** START DATASET ENTRIES **

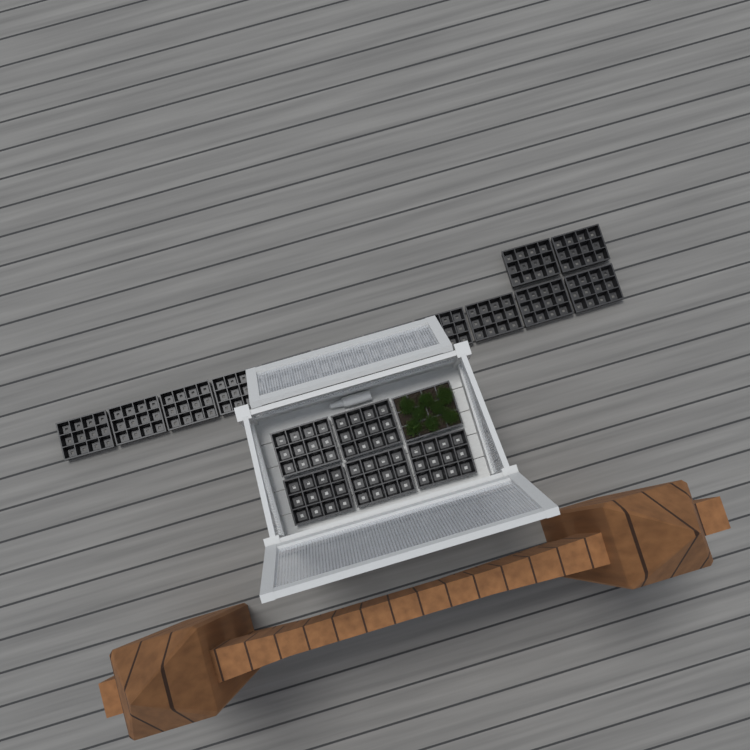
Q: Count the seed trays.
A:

** END DATASET ENTRIES **
** START DATASET ENTRIES **

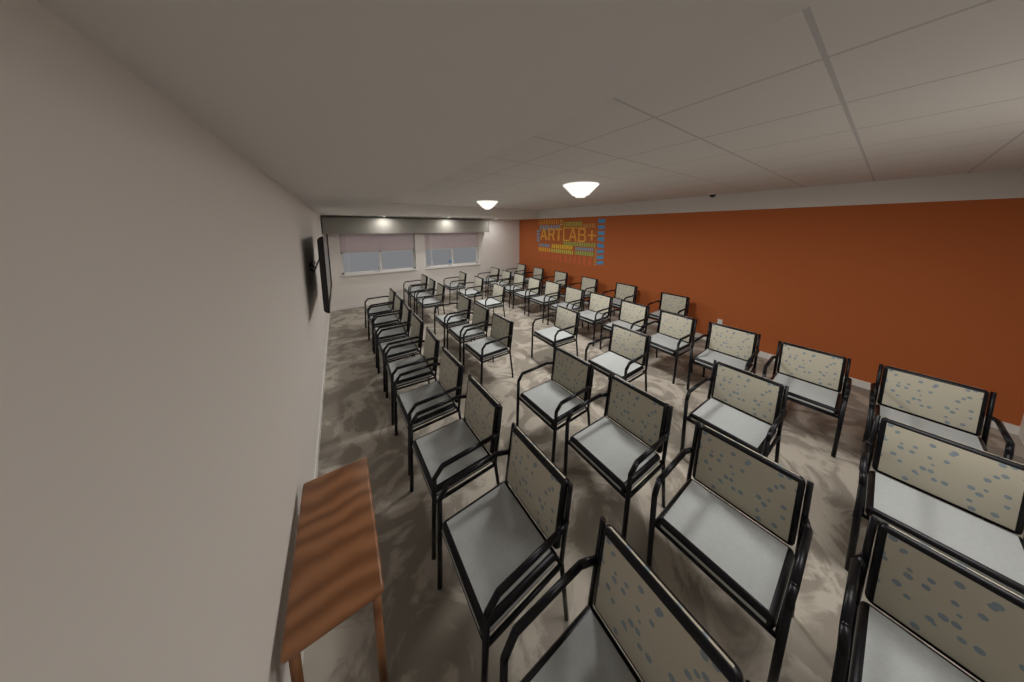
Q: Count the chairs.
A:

** END DATASET ENTRIES **
** START DATASET ENTRIES **

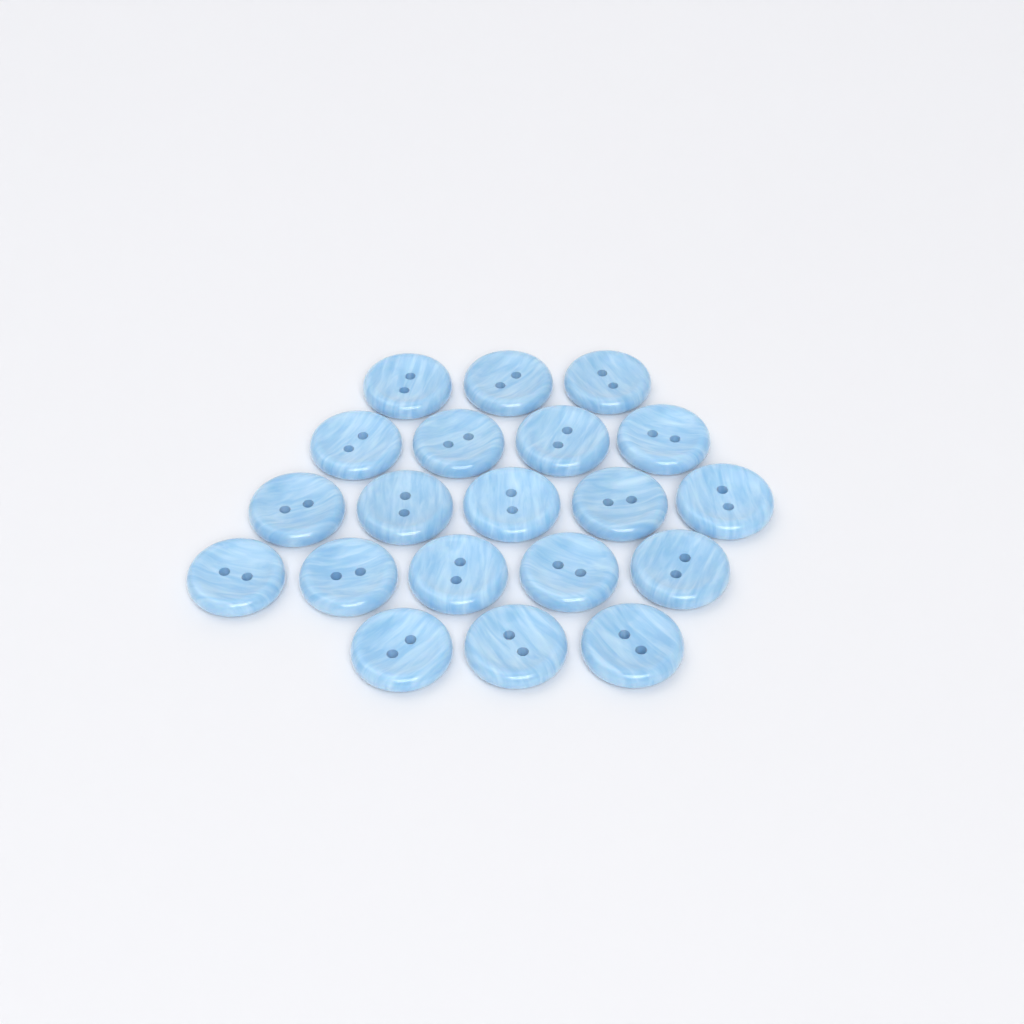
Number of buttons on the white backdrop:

** END DATASET ENTRIES **

(WHAT THE TASK REQUIRES): Please show each line of the records above that contains the word "Count". Treat uppercase and lowercase letters as different.

(FINAL RESULT):
Q: Count the seed trays.
Q: Count the chairs.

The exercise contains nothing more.